*** Block opens ***
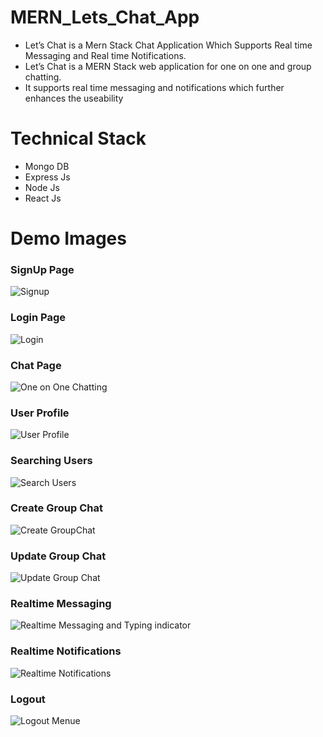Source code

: # MERN_Lets_Chat_App

<ul>
<li>Let’s Chat is a Mern Stack Chat Application Which Supports Real time Messaging and Real time Notifications.</li>
<li>Let’s Chat is a MERN Stack web application for one on one and group chatting.</li>
<li>It supports real time messaging and notifications which further enhances the useability</li>
</ul>

# Technical Stack 

<ul>
<li>Mongo DB</li>
<li>Express Js</li>
<li>Node Js</li>
<li>React Js </li>
</ul>

# Demo Images

<h3>SignUp Page</h3>

![Signup](https://user-images.githubusercontent.com/81731490/180642714-431118aa-f642-47ea-a60d-f7be207507a5.jpg)

<h3>Login Page</h3>

![Login](https://user-images.githubusercontent.com/81731490/180642707-68d53784-2a48-47cf-9509-0adc4ed64dad.jpeg)

<h3>Chat Page</h3>

![One on One Chatting](https://github.com/Kisna2512/Mern_Let-s_Chat_App/assets/90544124/77ce1ad7-239a-493d-a709-cd2ed26e5d0b)


<h3>User Profile</h3>

![User Profile](https://user-images.githubusercontent.com/81731490/180642737-b01413b8-a177-4b30-942a-f32413209df3.jpeg)

<h3>Searching Users</h3>

![Search Users](https://user-images.githubusercontent.com/81731490/180642721-aa061c2c-d3b0-4bcb-8c94-ee9012873e56.jpeg)


<h3>Create Group Chat</h3>

![Create GroupChat](https://user-images.githubusercontent.com/81731490/180642668-09706276-84c9-4097-b3e1-e17f39b593b4.jpeg)

<h3>Update Group Chat</h3>

![Update Group Chat](https://user-images.githubusercontent.com/81731490/180642729-f36e7c23-f3b8-4847-bfdf-5b142dd295c8.jpeg)

<h3>Realtime Messaging</h3>

![Realtime Messaging and Typing indicator](https://github.com/Kisna2512/Mern_Let-s_Chat_App/assets/90544124/e4827050-cfb6-4772-97d5-7878e2ae909a)


<h3>Realtime Notifications</h3>

![Realtime Notifications](https://user-images.githubusercontent.com/81731490/180642724-5ecd75e0-f466-42ac-87e9-72c90ecc10fc.jpeg)

<h3>Logout</h3>

![Logout Menue](https://user-images.githubusercontent.com/81731490/180642750-d0bb098a-7552-4a27-9b59-f173a1686787.jpeg)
*** Block closes ***
Work instruction: Reproduce every item above word for word, omitting the pictures.

Response below:
Source code

: # MERN_Lets_Chat_App

<ul>
<li>Let’s Chat is a Mern Stack Chat Application Which Supports Real time Messaging and Real time Notifications.</li>
<li>Let’s Chat is a MERN Stack web application for one on one and group chatting.</li>
<li>It supports real time messaging and notifications which further enhances the useability</li>
</ul>

# Technical Stack 

<ul>
<li>Mongo DB</li>
<li>Express Js</li>
<li>Node Js</li>
<li>React Js </li>
</ul>

# Demo Images

<h3>SignUp Page</h3>

![Signup](https://user-images.githubusercontent.com/81731490/180642714-431118aa-f642-47ea-a60d-f7be207507a5.jpg)

<h3>Login Page</h3>

![Login](https://user-images.githubusercontent.com/81731490/180642707-68d53784-2a48-47cf-9509-0adc4ed64dad.jpeg)

<h3>Chat Page</h3>

![One on One Chatting](https://github.com/Kisna2512/Mern_Let-s_Chat_App/assets/90544124/77ce1ad7-239a-493d-a709-cd2ed26e5d0b)


<h3>User Profile</h3>

![User Profile](https://user-images.githubusercontent.com/81731490/180642737-b01413b8-a177-4b30-942a-f32413209df3.jpeg)

<h3>Searching Users</h3>

![Search Users](https://user-images.githubusercontent.com/81731490/180642721-aa061c2c-d3b0-4bcb-8c94-ee9012873e56.jpeg)


<h3>Create Group Chat</h3>

![Create GroupChat](https://user-images.githubusercontent.com/81731490/180642668-09706276-84c9-4097-b3e1-e17f39b593b4.jpeg)

<h3>Update Group Chat</h3>

![Update Group Chat](https://user-images.githubusercontent.com/81731490/180642729-f36e7c23-f3b8-4847-bfdf-5b142dd295c8.jpeg)

<h3>Realtime Messaging</h3>

![Realtime Messaging and Typing indicator](https://github.com/Kisna2512/Mern_Let-s_Chat_App/assets/90544124/e4827050-cfb6-4772-97d5-7878e2ae909a)


<h3>Realtime Notifications</h3>

![Realtime Notifications](https://user-images.githubusercontent.com/81731490/180642724-5ecd75e0-f466-42ac-87e9-72c90ecc10fc.jpeg)

<h3>Logout</h3>

![Logout Menue](https://user-images.githubusercontent.com/81731490/180642750-d0bb098a-7552-4a27-9b59-f173a1686787.jpeg)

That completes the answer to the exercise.